**To-do item:**
Swap "chart" for "graph" everywhere in the listing below, and reproduce the rest of the listing unchanged.

━━━ Dataset ━━━

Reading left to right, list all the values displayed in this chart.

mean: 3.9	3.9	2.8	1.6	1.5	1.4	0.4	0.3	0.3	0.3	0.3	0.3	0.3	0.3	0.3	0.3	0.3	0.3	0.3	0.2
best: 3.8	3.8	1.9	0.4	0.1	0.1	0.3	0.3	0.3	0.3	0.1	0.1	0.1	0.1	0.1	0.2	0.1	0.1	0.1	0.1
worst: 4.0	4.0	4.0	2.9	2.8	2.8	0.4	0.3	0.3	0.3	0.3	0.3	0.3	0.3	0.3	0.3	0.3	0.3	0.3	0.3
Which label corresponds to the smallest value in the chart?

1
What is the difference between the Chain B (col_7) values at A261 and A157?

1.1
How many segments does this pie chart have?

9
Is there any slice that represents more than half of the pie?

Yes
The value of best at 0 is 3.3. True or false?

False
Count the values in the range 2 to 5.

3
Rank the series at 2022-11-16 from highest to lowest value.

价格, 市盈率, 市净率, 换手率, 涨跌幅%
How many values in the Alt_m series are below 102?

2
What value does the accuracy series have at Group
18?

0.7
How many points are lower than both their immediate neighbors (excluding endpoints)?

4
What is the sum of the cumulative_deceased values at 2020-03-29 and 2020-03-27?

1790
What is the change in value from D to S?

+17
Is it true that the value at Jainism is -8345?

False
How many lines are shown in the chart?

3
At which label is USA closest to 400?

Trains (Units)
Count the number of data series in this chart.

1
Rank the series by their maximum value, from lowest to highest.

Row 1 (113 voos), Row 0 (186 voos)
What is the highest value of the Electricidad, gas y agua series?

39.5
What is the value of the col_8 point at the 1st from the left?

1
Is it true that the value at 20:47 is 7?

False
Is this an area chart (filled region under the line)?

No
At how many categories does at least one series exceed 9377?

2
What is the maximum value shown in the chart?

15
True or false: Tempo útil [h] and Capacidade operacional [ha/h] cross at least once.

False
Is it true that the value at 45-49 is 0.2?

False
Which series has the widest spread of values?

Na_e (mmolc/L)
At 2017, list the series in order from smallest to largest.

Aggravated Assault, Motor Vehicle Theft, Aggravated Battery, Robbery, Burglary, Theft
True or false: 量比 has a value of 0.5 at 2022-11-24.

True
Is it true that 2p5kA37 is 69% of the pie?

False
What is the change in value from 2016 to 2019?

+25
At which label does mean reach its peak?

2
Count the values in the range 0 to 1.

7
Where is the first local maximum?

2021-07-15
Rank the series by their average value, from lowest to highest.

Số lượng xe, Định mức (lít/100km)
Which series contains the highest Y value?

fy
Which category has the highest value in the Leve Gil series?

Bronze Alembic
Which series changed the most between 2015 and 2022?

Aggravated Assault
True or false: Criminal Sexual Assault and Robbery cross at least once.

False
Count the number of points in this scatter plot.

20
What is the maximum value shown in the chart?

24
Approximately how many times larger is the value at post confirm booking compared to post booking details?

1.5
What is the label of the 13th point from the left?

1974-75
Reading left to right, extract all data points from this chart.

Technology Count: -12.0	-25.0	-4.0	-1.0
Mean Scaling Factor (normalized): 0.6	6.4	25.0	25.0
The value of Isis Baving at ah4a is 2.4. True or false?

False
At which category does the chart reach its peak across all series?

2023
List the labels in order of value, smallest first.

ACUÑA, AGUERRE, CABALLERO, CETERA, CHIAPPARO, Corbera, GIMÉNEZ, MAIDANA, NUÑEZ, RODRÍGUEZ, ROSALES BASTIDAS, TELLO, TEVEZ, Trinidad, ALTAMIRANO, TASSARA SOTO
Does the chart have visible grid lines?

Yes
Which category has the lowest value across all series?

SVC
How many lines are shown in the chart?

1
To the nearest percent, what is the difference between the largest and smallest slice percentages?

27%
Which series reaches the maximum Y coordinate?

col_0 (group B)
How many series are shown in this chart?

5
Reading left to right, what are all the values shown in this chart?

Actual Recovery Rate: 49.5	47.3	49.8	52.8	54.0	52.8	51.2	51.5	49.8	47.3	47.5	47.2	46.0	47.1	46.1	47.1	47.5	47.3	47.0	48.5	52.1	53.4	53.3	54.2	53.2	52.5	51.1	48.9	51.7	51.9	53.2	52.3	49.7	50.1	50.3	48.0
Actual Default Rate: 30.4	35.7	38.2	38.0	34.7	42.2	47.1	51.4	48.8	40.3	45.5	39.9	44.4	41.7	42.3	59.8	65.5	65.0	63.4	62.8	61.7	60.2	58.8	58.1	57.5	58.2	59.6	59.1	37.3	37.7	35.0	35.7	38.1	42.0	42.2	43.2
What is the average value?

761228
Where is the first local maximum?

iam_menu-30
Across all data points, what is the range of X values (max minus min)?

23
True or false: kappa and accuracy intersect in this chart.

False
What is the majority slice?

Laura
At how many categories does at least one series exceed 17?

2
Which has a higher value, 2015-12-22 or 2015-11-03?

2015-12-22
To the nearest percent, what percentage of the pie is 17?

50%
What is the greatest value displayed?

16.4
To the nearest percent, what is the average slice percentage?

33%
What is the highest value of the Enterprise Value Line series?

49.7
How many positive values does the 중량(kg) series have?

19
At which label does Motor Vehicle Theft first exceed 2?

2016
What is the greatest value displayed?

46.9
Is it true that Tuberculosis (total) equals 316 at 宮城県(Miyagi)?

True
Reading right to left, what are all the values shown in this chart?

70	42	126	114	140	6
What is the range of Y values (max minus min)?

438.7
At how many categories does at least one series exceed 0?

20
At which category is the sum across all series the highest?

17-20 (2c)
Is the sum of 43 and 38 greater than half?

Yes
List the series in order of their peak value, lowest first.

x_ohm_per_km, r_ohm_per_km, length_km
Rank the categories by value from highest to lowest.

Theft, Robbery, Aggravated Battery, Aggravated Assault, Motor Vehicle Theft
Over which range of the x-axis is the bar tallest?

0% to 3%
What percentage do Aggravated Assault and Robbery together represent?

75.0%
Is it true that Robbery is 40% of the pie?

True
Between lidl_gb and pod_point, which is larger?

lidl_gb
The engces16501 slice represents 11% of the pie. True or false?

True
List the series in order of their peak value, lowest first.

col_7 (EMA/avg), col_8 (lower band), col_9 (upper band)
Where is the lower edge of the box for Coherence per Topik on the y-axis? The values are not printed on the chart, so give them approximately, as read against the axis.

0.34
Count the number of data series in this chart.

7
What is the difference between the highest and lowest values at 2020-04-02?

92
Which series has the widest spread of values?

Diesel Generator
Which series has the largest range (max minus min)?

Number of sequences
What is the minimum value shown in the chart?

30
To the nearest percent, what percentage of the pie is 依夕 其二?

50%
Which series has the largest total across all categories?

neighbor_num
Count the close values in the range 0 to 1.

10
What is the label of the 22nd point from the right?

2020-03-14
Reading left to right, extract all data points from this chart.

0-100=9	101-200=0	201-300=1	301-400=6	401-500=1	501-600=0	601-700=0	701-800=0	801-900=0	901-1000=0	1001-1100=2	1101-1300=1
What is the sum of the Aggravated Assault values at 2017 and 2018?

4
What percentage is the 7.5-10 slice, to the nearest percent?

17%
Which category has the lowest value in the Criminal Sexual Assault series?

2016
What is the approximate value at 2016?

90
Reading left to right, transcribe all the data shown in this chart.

━━━

**Written answer:**
Reading left to right, list all the values displayed in this graph.

mean: 3.9	3.9	2.8	1.6	1.5	1.4	0.4	0.3	0.3	0.3	0.3	0.3	0.3	0.3	0.3	0.3	0.3	0.3	0.3	0.2
best: 3.8	3.8	1.9	0.4	0.1	0.1	0.3	0.3	0.3	0.3	0.1	0.1	0.1	0.1	0.1	0.2	0.1	0.1	0.1	0.1
worst: 4.0	4.0	4.0	2.9	2.8	2.8	0.4	0.3	0.3	0.3	0.3	0.3	0.3	0.3	0.3	0.3	0.3	0.3	0.3	0.3
Which label corresponds to the smallest value in the graph?

1
What is the difference between the Chain B (col_7) values at A261 and A157?

1.1
How many segments does this pie graph have?

9
Is there any slice that represents more than half of the pie?

Yes
The value of best at 0 is 3.3. True or false?

False
Count the values in the range 2 to 5.

3
Rank the series at 2022-11-16 from highest to lowest value.

价格, 市盈率, 市净率, 换手率, 涨跌幅%
How many values in the Alt_m series are below 102?

2
What value does the accuracy series have at Group
18?

0.7
How many points are lower than both their immediate neighbors (excluding endpoints)?

4
What is the sum of the cumulative_deceased values at 2020-03-29 and 2020-03-27?

1790
What is the change in value from D to S?

+17
Is it true that the value at Jainism is -8345?

False
How many lines are shown in the graph?

3
At which label is USA closest to 400?

Trains (Units)
Count the number of data series in this graph.

1
Rank the series by their maximum value, from lowest to highest.

Row 1 (113 voos), Row 0 (186 voos)
What is the highest value of the Electricidad, gas y agua series?

39.5
What is the value of the col_8 point at the 1st from the left?

1
Is it true that the value at 20:47 is 7?

False
Is this an area graph (filled region under the line)?

No
At how many categories does at least one series exceed 9377?

2
What is the maximum value shown in the graph?

15
True or false: Tempo útil [h] and Capacidade operacional [ha/h] cross at least once.

False
Is it true that the value at 45-49 is 0.2?

False
Which series has the widest spread of values?

Na_e (mmolc/L)
At 2017, list the series in order from smallest to largest.

Aggravated Assault, Motor Vehicle Theft, Aggravated Battery, Robbery, Burglary, Theft
True or false: 量比 has a value of 0.5 at 2022-11-24.

True
Is it true that 2p5kA37 is 69% of the pie?

False
What is the change in value from 2016 to 2019?

+25
At which label does mean reach its peak?

2
Count the values in the range 0 to 1.

7
Where is the first local maximum?

2021-07-15
Rank the series by their average value, from lowest to highest.

Số lượng xe, Định mức (lít/100km)
Which series contains the highest Y value?

fy
Which category has the highest value in the Leve Gil series?

Bronze Alembic
Which series changed the most between 2015 and 2022?

Aggravated Assault
True or false: Criminal Sexual Assault and Robbery cross at least once.

False
Count the number of points in this scatter plot.

20
What is the maximum value shown in the graph?

24
Approximately how many times larger is the value at post confirm booking compared to post booking details?

1.5
What is the label of the 13th point from the left?

1974-75
Reading left to right, extract all data points from this graph.

Technology Count: -12.0	-25.0	-4.0	-1.0
Mean Scaling Factor (normalized): 0.6	6.4	25.0	25.0
The value of Isis Baving at ah4a is 2.4. True or false?

False
At which category does the graph reach its peak across all series?

2023
List the labels in order of value, smallest first.

ACUÑA, AGUERRE, CABALLERO, CETERA, CHIAPPARO, Corbera, GIMÉNEZ, MAIDANA, NUÑEZ, RODRÍGUEZ, ROSALES BASTIDAS, TELLO, TEVEZ, Trinidad, ALTAMIRANO, TASSARA SOTO
Does the graph have visible grid lines?

Yes
Which category has the lowest value across all series?

SVC
How many lines are shown in the graph?

1
To the nearest percent, what is the difference between the largest and smallest slice percentages?

27%
Which series reaches the maximum Y coordinate?

col_0 (group B)
How many series are shown in this graph?

5
Reading left to right, what are all the values shown in this graph?

Actual Recovery Rate: 49.5	47.3	49.8	52.8	54.0	52.8	51.2	51.5	49.8	47.3	47.5	47.2	46.0	47.1	46.1	47.1	47.5	47.3	47.0	48.5	52.1	53.4	53.3	54.2	53.2	52.5	51.1	48.9	51.7	51.9	53.2	52.3	49.7	50.1	50.3	48.0
Actual Default Rate: 30.4	35.7	38.2	38.0	34.7	42.2	47.1	51.4	48.8	40.3	45.5	39.9	44.4	41.7	42.3	59.8	65.5	65.0	63.4	62.8	61.7	60.2	58.8	58.1	57.5	58.2	59.6	59.1	37.3	37.7	35.0	35.7	38.1	42.0	42.2	43.2
What is the average value?

761228
Where is the first local maximum?

iam_menu-30
Across all data points, what is the range of X values (max minus min)?

23
True or false: kappa and accuracy intersect in this graph.

False
What is the majority slice?

Laura
At how many categories does at least one series exceed 17?

2
Which has a higher value, 2015-12-22 or 2015-11-03?

2015-12-22
To the nearest percent, what percentage of the pie is 17?

50%
What is the greatest value displayed?

16.4
To the nearest percent, what is the average slice percentage?

33%
What is the highest value of the Enterprise Value Line series?

49.7
How many positive values does the 중량(kg) series have?

19
At which label does Motor Vehicle Theft first exceed 2?

2016
What is the greatest value displayed?

46.9
Is it true that Tuberculosis (total) equals 316 at 宮城県(Miyagi)?

True
Reading right to left, what are all the values shown in this graph?

70	42	126	114	140	6
What is the range of Y values (max minus min)?

438.7
At how many categories does at least one series exceed 0?

20
At which category is the sum across all series the highest?

17-20 (2c)
Is the sum of 43 and 38 greater than half?

Yes
List the series in order of their peak value, lowest first.

x_ohm_per_km, r_ohm_per_km, length_km
Rank the categories by value from highest to lowest.

Theft, Robbery, Aggravated Battery, Aggravated Assault, Motor Vehicle Theft
Over which range of the x-axis is the bar tallest?

0% to 3%
What percentage do Aggravated Assault and Robbery together represent?

75.0%
Is it true that Robbery is 40% of the pie?

True
Between lidl_gb and pod_point, which is larger?

lidl_gb
The engces16501 slice represents 11% of the pie. True or false?

True
List the series in order of their peak value, lowest first.

col_7 (EMA/avg), col_8 (lower band), col_9 (upper band)
Where is the lower edge of the box for Coherence per Topik on the y-axis? The values are not printed on the graph, so give them approximately, as read against the axis.

0.34
Count the number of data series in this graph.

7
What is the difference between the highest and lowest values at 2020-04-02?

92
Which series has the widest spread of values?

Diesel Generator
Which series has the largest range (max minus min)?

Number of sequences
What is the minimum value shown in the graph?

30
To the nearest percent, what percentage of the pie is 依夕 其二?

50%
Which series has the largest total across all categories?

neighbor_num
Count the close values in the range 0 to 1.

10
What is the label of the 22nd point from the right?

2020-03-14
Reading left to right, extract all data points from this graph.

0-100=9	101-200=0	201-300=1	301-400=6	401-500=1	501-600=0	601-700=0	701-800=0	801-900=0	901-1000=0	1001-1100=2	1101-1300=1
What is the sum of the Aggravated Assault values at 2017 and 2018?

4
What percentage is the 7.5-10 slice, to the nearest percent?

17%
Which category has the lowest value in the Criminal Sexual Assault series?

2016
What is the approximate value at 2016?

90
Reading left to right, transcribe all the data shown in this graph.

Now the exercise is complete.